William Byrd and His Contemporaries: Essays and a Monograph
ISBN: 9780520932838
Platform/Publisher: JSTOR / University of California Press
Digital rights: Users: unlimited; Printing: chapter; Download: chapter
Subjects: Byrd William 1542 or 3–1623; Composers -- England; Music -- England -- 16th century -- History and criticism;

Throughout his distinguished career, Philip Brett wrote about the music of the Tudor period. He carried out pathbreaking work on the life and music of William Byrd (c.1540-1623), both as an editor and a historian. He also studied other composers working during the period, including John Taverner, Thomas Tallis, Orlando Gibbons, and Thomas Weelkes. Collecting these influential essays together for the first time, this volume is a tribute to Brett's agile mind and to his incomparable skill at synthesizing history and musical analysis.



Byrd was a prominent court composer, but also a Catholic. Besides important instrumental music and English songs, he wrote a great deal of sacred music, some for his Protestant patrons, and some for his fellow Catholics who celebrated mass in secret. Ranging from the report of Brett's findings on the Paston manuscripts, an unpublished round-table paper that he delivered a few months before his untimely death, to his monograph-length study of Byrd's magnum opus, Gradualia, the essays collected here consider both sacred and secular music, and vocal and instrumental traditions, providing an intimate glimpse into what was unique about Byrd and his music. Elegantly written, with the particular brilliance for which Brett was known, this book opens a fascinating window onto one of the most fruitful periods of English musical history.


Brett Philip :

Philip Brett (1937-2002) was Distinguished Professor of Musicology at the University of California, Los Angeles.

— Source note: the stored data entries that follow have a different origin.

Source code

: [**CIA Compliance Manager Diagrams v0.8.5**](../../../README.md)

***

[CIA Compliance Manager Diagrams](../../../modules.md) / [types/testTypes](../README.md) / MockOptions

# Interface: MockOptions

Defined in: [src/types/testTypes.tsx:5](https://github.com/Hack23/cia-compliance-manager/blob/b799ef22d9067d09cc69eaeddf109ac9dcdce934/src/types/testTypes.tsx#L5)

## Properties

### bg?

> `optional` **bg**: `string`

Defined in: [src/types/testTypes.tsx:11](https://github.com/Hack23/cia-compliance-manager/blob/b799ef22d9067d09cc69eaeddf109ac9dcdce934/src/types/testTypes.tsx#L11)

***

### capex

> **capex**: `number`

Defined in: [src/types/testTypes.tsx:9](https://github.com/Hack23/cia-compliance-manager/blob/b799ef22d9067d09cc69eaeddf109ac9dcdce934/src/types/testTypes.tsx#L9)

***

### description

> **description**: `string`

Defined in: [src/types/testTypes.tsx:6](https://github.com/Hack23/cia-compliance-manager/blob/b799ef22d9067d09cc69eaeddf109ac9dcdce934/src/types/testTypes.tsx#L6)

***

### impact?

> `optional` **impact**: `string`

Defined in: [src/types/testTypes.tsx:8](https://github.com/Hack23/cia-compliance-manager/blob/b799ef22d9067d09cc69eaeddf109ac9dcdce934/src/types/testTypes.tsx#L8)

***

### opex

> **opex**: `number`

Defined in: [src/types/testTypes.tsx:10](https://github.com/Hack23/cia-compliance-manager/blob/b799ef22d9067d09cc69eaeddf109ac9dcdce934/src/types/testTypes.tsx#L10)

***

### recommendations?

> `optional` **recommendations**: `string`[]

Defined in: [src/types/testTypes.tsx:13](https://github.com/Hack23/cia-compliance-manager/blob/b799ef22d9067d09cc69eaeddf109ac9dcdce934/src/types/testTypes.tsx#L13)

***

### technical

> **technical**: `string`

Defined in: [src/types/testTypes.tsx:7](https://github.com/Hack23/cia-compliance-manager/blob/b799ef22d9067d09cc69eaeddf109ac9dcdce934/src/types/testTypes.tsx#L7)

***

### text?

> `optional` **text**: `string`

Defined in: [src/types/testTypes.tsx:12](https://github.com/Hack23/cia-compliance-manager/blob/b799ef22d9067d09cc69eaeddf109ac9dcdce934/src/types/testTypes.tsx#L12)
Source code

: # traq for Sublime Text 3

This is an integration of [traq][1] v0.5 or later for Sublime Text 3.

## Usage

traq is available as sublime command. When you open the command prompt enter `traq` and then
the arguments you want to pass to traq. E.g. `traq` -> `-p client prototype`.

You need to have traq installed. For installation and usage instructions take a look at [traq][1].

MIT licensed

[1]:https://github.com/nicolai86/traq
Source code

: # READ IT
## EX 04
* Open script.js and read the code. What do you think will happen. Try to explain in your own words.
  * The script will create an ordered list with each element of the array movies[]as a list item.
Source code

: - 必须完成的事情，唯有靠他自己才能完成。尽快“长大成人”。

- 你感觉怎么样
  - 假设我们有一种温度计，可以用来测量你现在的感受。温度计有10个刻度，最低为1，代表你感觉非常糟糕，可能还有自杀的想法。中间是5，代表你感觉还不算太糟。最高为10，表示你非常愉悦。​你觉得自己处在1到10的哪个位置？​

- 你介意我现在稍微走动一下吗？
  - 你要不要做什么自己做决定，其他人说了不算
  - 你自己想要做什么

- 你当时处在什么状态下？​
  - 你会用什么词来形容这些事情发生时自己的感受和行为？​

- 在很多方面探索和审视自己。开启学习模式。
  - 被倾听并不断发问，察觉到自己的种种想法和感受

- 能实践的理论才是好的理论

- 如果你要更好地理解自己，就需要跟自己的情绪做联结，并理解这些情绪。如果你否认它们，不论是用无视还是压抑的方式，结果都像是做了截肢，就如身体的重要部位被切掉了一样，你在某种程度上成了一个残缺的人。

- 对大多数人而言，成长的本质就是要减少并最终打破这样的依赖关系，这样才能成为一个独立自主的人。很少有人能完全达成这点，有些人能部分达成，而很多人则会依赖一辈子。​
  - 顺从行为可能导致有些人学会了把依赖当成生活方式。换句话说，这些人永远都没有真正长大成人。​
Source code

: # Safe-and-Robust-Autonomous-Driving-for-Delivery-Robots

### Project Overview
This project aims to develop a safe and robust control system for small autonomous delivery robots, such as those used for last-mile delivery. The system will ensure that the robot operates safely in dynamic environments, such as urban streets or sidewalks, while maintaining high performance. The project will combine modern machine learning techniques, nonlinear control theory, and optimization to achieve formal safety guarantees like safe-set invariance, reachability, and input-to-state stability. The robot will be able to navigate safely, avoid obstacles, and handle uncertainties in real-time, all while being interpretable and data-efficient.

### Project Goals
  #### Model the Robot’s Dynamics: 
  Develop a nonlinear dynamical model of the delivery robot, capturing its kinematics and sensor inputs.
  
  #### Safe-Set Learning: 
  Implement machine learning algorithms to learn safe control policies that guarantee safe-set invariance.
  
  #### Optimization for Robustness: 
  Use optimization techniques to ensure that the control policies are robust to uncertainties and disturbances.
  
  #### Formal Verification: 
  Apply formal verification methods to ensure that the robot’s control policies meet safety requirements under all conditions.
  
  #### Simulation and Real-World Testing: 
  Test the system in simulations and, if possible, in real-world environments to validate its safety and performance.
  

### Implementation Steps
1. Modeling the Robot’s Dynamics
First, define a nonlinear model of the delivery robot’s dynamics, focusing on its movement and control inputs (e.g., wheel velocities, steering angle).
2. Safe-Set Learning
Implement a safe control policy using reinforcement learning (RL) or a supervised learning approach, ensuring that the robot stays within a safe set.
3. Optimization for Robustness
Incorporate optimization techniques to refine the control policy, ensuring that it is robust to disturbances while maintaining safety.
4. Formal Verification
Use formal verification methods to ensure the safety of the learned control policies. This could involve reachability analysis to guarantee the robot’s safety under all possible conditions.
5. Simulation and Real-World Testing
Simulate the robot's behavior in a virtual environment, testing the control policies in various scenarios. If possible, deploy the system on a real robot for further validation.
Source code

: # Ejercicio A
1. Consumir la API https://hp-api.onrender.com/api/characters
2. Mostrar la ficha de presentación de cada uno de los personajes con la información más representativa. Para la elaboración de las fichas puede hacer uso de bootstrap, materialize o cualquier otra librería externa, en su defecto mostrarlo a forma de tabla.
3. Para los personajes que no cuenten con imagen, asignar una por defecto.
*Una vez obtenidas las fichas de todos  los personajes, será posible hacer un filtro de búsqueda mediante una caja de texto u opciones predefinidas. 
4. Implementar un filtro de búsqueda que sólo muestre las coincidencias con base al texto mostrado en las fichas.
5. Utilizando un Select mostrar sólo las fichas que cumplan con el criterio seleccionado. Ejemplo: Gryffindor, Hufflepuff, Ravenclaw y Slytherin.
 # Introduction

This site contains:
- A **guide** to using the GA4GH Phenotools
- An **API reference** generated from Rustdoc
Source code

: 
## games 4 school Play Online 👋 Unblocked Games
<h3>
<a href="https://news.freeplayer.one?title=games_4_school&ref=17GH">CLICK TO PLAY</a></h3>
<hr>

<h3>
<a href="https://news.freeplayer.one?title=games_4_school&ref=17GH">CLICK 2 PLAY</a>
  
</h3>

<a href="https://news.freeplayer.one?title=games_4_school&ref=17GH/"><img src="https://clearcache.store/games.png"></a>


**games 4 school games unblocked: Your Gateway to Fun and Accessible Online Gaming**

In addition to dozens of scholarly editions of English Renaissance music and pioneering articles in a wide variety of fields, he is author of Benjamin Britten: Peter Grimes and coeditor of Queering the Pitch: The New Gay and Lesbian Musicology, Cruising the Performative: Interventions into the Representation of Ethnicity, Nationality, and Sexuality, and Decomposition: Post-Disciplinary Performance . Joseph Kerman is Professor Emeritus of Music and Davitt Moroney is Professor of Music and University Organist at the University of California, Berkeley.